▸ **About this exercise**
Will you quote precisely the lines that run from the top of the material below to the line containing "Virtual Box on", both ends included?

(Data provided Opens)

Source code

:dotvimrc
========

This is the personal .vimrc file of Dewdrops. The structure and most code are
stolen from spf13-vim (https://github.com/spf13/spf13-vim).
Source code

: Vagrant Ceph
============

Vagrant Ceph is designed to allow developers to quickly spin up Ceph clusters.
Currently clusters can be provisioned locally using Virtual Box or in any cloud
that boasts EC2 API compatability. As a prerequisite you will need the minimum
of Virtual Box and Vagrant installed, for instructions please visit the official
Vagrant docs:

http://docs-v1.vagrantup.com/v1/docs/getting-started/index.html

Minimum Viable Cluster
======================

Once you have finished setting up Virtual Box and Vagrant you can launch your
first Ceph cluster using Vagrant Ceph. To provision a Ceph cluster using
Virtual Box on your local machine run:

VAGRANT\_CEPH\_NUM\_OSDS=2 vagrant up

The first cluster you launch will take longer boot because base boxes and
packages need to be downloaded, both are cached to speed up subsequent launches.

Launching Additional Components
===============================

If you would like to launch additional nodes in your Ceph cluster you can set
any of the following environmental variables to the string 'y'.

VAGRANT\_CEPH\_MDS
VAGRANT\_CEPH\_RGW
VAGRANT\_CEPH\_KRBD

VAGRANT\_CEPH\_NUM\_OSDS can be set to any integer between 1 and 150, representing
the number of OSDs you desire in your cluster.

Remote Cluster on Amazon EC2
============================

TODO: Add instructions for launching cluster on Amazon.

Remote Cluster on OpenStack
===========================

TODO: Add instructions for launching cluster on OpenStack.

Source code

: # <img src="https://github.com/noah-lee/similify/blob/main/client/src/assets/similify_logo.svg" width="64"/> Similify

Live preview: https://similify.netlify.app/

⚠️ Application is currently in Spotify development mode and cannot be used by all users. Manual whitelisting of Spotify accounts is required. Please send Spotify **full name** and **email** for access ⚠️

(Data provided Closes)

▸ **Result of this exercise**
Source code

:dotvimrc
========

This is the personal .vimrc file of Dewdrops. The structure and most code are
stolen from spf13-vim (https://github.com/spf13/spf13-vim).
Source code

: Vagrant Ceph
============

Vagrant Ceph is designed to allow developers to quickly spin up Ceph clusters.
Currently clusters can be provisioned locally using Virtual Box or in any cloud
that boasts EC2 API compatability. As a prerequisite you will need the minimum
of Virtual Box and Vagrant installed, for instructions please visit the official
Vagrant docs:

http://docs-v1.vagrantup.com/v1/docs/getting-started/index.html

Minimum Viable Cluster
======================

Once you have finished setting up Virtual Box and Vagrant you can launch your
first Ceph cluster using Vagrant Ceph. To provision a Ceph cluster using
Virtual Box on your local machine run:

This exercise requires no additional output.